I keep plodding along though. And people in time will increasingly see that everything I do with my work is with the heart of the community in mind. Every time I need to make a decision, I ask myself - ‘will this be good for the community?’
In your blog, you write that you’ve achieved everything with the support of your husband (and he made his achievements with your support when your career took a backseat at the time). Is there any advice you would like to give to couples who ‘takes turns" making sacrifices in their career?
I think I can only speak from my experience and the kind of person I am.
For us I think the key has been to encourage each other to seek opportunities. Sure, some may see that I often didn’t have a full time job as a sacrifice, I didn’t necessarily see it that way, but it also didn’t stop me looking for opportunities. That is how STC was born - I wasn’t working full time as a tester, but I was still looking for ways to stay connected in the testing world. I blogged and I started STC, it hardly seems like a sacrifice now :)
I like to think that the world is changing and that more and more people are not so quick to judge people for not having some magical and perfect CV that fits together like an immaculate jigsaw puzzle. People look at CVs and often look for flaws, when I look at people I look for the brightness, the gaps, the little hints of genius and the really humanity in them.
I’m grateful I had the time to figure out how to turn Ministry of Testing into a business, my husband’s previous work allowed me to do that. Luckily my husband has awesome business and tech skills, he’s been pretty key to helping things fit together to help us grow whilst giving him the flexibility to be with the kids and do other things that a normal job wouldn’t normally accept.
I don’t think my husband sees what he is doing now as a sacrifice, in fact I know he really appreciates and needs the flexibility we now have.
Overall - what has been key is that we’ve both kept active and up to date with our skills. We’re always learning. Trying to move forward personally, health and career/business wise. We believe this gives us the best chance to give each other the flexibility as and when is needed - health issues and pregnancy have been big ones for us to adapt to recently.
I remember going to TestBash Brighton 2016 and being blown away by the atmosphere and how warm and friendly everyone was. You created an amazing environment there. When it comes to a TestBash conference, what makes you feel like it’s been successful?
I know the talks are super important, TestBash wouldn’t be a great event without them. But one of the biggest things that make it work are that people want to be there. We pre-empt people to expect warm, fuzzy and friendly behaviour.
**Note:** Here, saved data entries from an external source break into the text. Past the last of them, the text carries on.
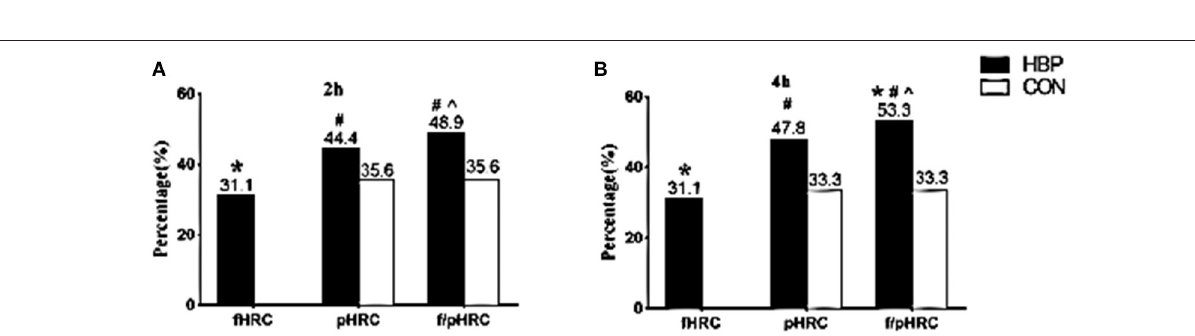
subjects visit the medical services at the postprandial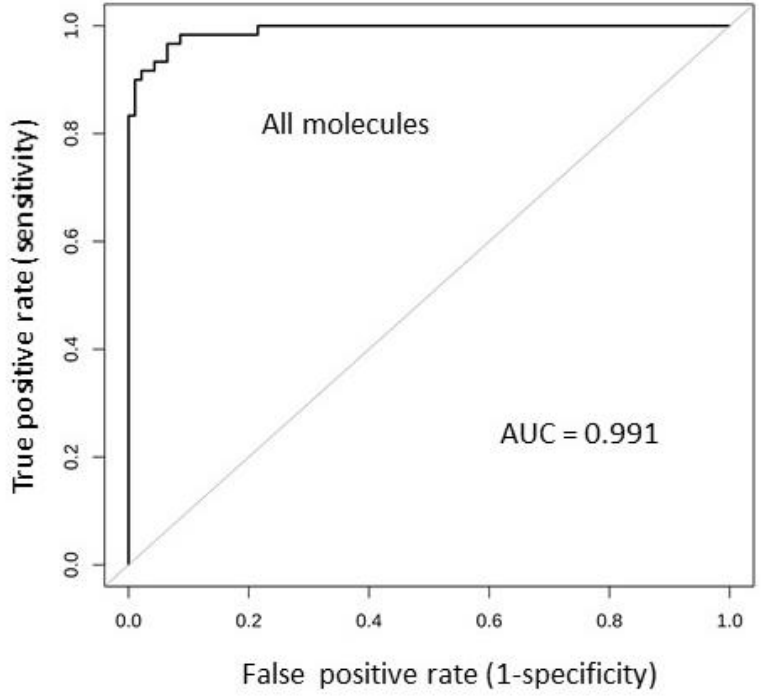
Figure 7. ROC analysis of the SVM-based model, classifying the melanoma samples against the controls.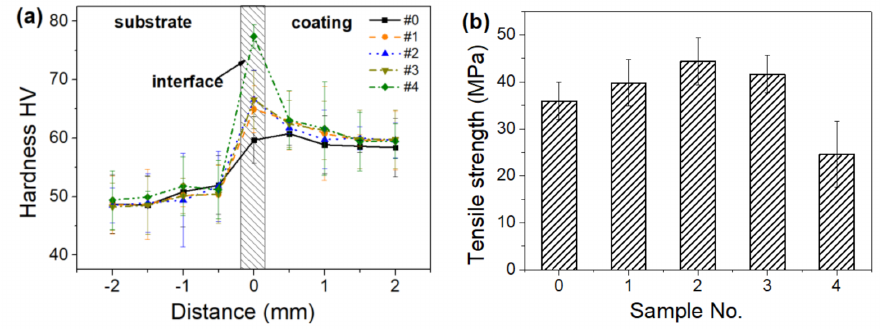
Figure 5. ( a ) Micro hardness, ( b ) bonding tensile strength of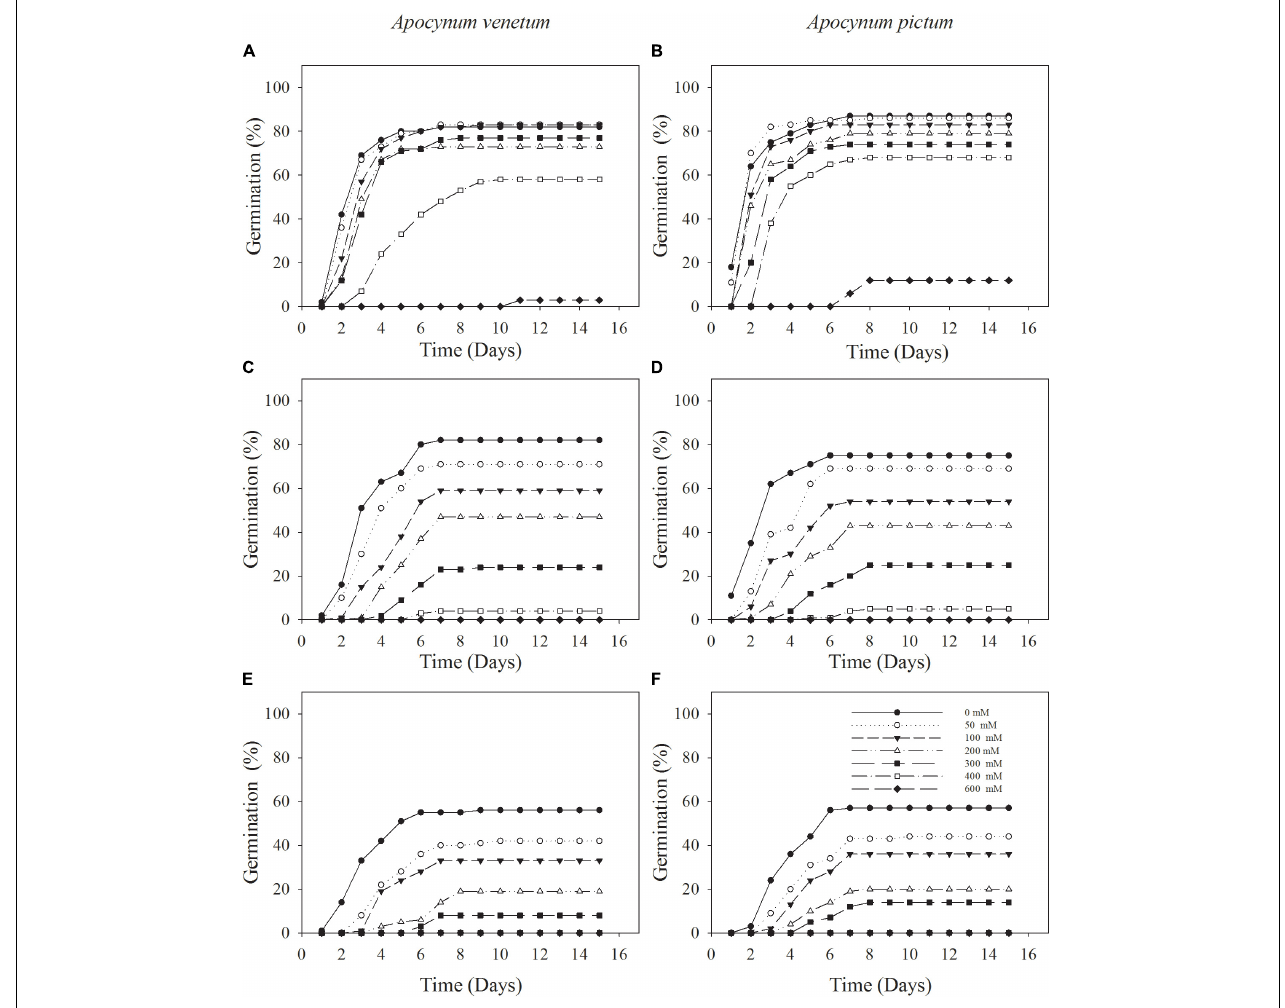
FIGURE 5 | Cumulative germination percentages of Apocynum venetum and Apocynum pictum seeds stored for 0 year (A,B) , 1 year (C,D) , and 2 years (E,F) under different NaCl concentrations. TABLE 3 | Effect of salinity on germination index of Apocynum venetum and Apocynum pictum seeds stored for 0, 1, or 2 years. NaCl Apocynum venetum Apocynum pictum (mmol L − 1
We tell them on stage that no one should be left on their own and that it is everyone’s responsibility to reach out to a tester standing on their own. I go with my guts on many things - and I believe that if we become friends and have some trust between each other, then as a result further along the line good things will happen within the testing world.
A successful conference is a majority of good talks combined with testers having a good time and making new friends. I would feel really sad if people came away from TestBash without making new connections. And even more sad if people didn’t show up for the meetups!
I believe learning starts at TestBash. The social connections, the inspiration, the opening up to new ideas is what makes it so interconnected. The effects of TestBash happen all year round.